* _Records to process_

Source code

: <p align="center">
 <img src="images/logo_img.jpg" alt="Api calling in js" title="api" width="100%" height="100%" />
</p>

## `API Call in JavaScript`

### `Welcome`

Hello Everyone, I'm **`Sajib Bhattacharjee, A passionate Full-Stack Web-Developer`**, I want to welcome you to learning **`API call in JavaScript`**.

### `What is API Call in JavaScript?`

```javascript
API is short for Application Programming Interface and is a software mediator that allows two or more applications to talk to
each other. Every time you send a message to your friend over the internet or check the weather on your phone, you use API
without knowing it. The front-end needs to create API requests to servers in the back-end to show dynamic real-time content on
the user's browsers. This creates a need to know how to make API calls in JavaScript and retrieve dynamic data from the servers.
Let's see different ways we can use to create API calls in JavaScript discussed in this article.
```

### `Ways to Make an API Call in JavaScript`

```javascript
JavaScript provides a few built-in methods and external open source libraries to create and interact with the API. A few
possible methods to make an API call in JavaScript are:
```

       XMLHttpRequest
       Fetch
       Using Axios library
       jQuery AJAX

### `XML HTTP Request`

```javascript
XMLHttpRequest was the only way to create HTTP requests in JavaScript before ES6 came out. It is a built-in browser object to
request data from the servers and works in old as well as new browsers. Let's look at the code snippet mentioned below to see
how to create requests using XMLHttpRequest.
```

* _Exercise goal_
What you return should be only the lines from the line containing "Using Axios library" through the end of the material above, reproduced exactly, first and last included.

* _The answer_
       Using Axios library
       jQuery AJAX

### `XML HTTP Request`

```javascript
XMLHttpRequest was the only way to create HTTP requests in JavaScript before ES6 came out. It is a built-in browser object to
request data from the servers and works in old as well as new browsers. Let's look at the code snippet mentioned below to see
how to create requests using XMLHttpRequest.
```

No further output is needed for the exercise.